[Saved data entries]
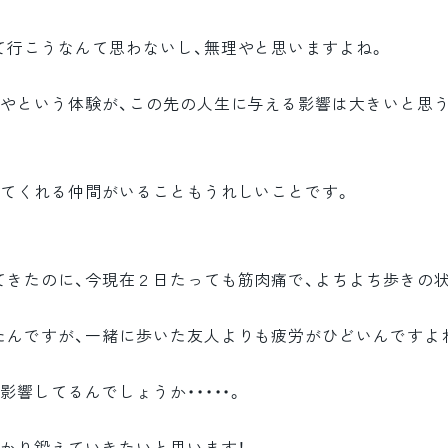
て行こうなんて思わないし、無理やと思いますよね。
やという体験が、この先の人生に与える影響は大きいと思う
いてくれる仲間がいることもうれしいことです。
てきたのに、今現在２日たっても筋肉痛で、よちよち歩きの
んですが、一緒に歩いた友人よりも疲労がひどいんですよね・
響してるんでしょうか・・・・・。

TASK ITEM: Each entry needs to be returned verbatim, with its pictures left out.

FINISHED EXERCISE:
て行こうなんて思わないし、無理やと思いますよね。
やという体験が、この先の人生に与える影響は大きいと思う
いてくれる仲間がいることもうれしいことです。
てきたのに、今現在２日たっても筋肉痛で、よちよち歩きの
んですが、一緒に歩いた友人よりも疲労がひどいんですよね・
響してるんでしょうか・・・・・。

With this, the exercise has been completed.